Crypto companies have aimed to foster close connections with the president, often channeling millions into projects closely associated with Trump, including his inauguration, presidential library, military parade, and the current project to create a large event space between the White House and the adjacent Department of the Treasury. The administration has visibly favored these financial backers, and Trump’s executive branch continues to actively pursue crypto policy goals.
However, the demolition of an entire wing of one of the world’s most recognizable buildings has sparked significant backlash, with critics asserting that the president has exceeded his authority. Attention has also focused on businesspeople reportedly contributing as much as $300 million for construction on the now-demolished site.

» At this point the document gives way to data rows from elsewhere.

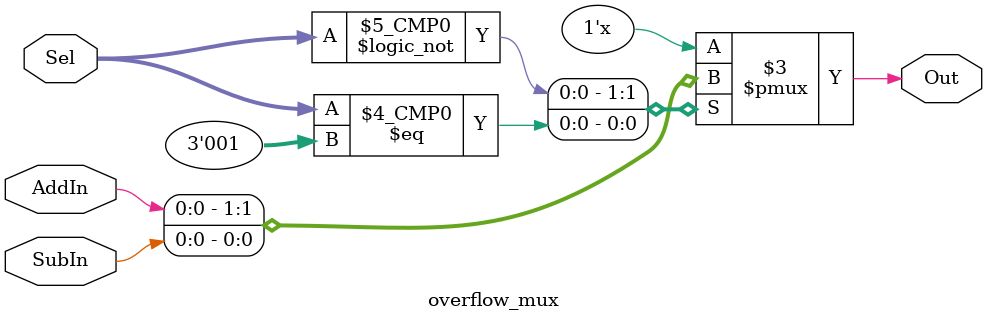
<source format=v>
`timescale 1ns / 1ps

module overflow_mux (Out, Sel, AddIn, SubIn); 

	//The two 2-bit input of the Mux
	input  AddIn, SubIn;
	input [2:0] Sel; //The selection line 
	output reg Out; //The single 2-bit output line of the Mux 


	//This always statement check the state of the input lines 
	always @ (AddIn or SubIn or Sel) begin 
		case (Sel) 
			3'b000 : Out = AddIn; 
			3'b001 : Out = SubIn; 
			default : Out = 1'bx; 
			//If input is undefined then output is undefined 
		endcase 
	end  

endmodule
</source>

The nonprofit National Mall trust is managing the donations, with other entities typically involved in significant construction projects in Washington voicing opposition to the swift, unexpected demolition, including the National Trust for Historic Preservation, which unsuccessfully sought to prevent the project and ensure “the proposed ballroom plans undergo the legally required public review processes.”
Senate Democrats, including Senator Elizabeth Warren, questioned the trust and the National Park Service last week, stating in a letter that these “large donations to the Trust from entities with interests before the Trump Administration also raise concerns about adherence to the letter and spirit of the NPS’s donation rules, including indirect contributions through philanthropic partners like the Trust.”
After experiencing years of open skepticism from the U.S. government, crypto leaders such as Coinbase CEO Brian Armstrong and the Winklevoss twins from Gemini have frequently visited the White House, where Trump has hosted crypto events, including the signing of the Guiding and Establishing National Innovation for U.S. Stablecoins Act (GENIUS) Act into law. Following Tether’s struggle with U.S. investigations, CEO Paolo Ardoino became a celebrated guest of Trump.
Trump has faced ongoing allegations that his and his family’s cryptocurrency business interests represent a significant conflict of interest, with the president’s pro-crypto policies directly benefiting his wealth. His latest involvement in the sector included pardoning former Binance CEO Changpeng “CZ” Zhao, who briefly faced imprisonment and whose company is linked to one of Trump’s crypto initiatives: World Liberty Financial. On Tuesday, Reuters reported that the Trump family had garnered over $800 million in unrealized profits from its ventures in cryptocurrency.